Transitions are movements across time: across political moments, conceptual paradigms, energy regimes and geological ages. The University of Liverpool is home to the Olaf Stapledon Centre for Speculative Futures and the Science Fiction Foundation Archive, the second-largest SF collection in the world and a vast repository of imagined futures. With this in mind, we invite contributions on transitions-to-come: what sorts of social or, technological adaptations might emerge? How have past visions of the future shaped our sense of the possible? How will justice and ethics function in these managed (or cataclysmic) transitions?
Transitions are a change in state or being: We welcome papers – particularly about older periods and non-Eurowestern traditions – on what narratives of moral, infrastructural, bodily, climatological, or psychological change do for our understanding of ecology. How might they foster new ways of looking and feeling towards human and non-human others or at environments that are themselves in transition? What sorts of feelings and behaviours (e.g. solastalgia, petromelancholia, joyful militancy, doomer prepping, anticipatory grief) emerge as the affective correlatives to individuals and societies experiencing transition?

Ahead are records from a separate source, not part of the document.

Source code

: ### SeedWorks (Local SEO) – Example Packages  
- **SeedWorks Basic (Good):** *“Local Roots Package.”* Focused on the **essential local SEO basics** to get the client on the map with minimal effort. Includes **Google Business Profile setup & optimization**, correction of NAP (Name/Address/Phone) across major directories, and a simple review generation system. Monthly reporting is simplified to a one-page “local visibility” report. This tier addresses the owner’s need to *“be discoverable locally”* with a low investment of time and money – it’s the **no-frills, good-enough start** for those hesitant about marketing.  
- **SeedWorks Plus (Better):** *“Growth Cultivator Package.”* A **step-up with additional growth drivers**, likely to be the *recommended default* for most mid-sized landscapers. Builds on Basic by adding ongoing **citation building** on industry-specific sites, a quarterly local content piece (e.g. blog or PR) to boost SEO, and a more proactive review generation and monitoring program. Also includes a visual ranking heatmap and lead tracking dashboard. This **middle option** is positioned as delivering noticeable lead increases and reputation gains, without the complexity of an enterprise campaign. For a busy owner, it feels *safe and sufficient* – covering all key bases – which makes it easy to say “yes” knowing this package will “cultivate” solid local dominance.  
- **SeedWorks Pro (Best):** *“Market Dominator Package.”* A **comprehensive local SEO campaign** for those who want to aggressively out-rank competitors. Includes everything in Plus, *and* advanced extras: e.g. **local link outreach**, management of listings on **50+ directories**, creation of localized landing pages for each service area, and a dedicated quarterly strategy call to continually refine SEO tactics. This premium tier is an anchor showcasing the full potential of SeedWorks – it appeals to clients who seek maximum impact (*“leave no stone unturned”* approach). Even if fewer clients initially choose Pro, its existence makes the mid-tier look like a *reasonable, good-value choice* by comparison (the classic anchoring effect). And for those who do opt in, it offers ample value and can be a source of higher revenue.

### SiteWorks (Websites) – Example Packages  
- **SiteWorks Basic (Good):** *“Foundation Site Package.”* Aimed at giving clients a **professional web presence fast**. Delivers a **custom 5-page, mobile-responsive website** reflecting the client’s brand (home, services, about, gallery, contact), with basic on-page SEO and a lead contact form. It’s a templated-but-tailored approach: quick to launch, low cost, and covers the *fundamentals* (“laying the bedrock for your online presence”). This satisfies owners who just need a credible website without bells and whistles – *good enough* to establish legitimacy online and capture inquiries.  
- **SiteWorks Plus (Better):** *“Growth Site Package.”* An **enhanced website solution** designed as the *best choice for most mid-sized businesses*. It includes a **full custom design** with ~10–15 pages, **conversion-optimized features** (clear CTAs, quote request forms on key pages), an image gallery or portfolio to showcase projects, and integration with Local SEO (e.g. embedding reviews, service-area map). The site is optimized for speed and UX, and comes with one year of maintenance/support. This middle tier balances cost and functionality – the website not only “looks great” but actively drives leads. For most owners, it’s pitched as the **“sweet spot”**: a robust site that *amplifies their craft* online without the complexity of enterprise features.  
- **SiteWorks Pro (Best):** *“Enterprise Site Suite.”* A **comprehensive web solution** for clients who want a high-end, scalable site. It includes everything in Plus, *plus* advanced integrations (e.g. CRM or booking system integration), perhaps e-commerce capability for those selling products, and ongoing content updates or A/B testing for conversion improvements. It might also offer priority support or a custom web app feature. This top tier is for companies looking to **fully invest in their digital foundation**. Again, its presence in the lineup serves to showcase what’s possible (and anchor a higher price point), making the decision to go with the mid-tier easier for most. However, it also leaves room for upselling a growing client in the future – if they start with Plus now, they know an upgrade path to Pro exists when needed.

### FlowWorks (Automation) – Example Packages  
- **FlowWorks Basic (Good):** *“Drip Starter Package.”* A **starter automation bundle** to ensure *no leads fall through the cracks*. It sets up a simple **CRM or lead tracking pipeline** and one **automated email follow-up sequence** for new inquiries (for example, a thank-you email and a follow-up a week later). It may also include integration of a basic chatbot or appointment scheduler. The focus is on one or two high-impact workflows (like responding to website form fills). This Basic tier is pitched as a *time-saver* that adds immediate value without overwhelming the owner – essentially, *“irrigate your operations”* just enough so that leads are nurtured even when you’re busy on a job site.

Critical and aesthetic transitions: What do different modes and genres (from the medieval dream vision to Hopepunk) offer in terms of imagining transition? What new formal innovations (e.g. ecopoetics, iDocs) arise in response to a world in transition. How is the field of ecocriticism itself transitioning due to its engagements with different critical traditions, institutional drivers, and ethical demands? What sorts of new critical formulations and scholarly practices (including, of course, “Transecology”) have and might emerge?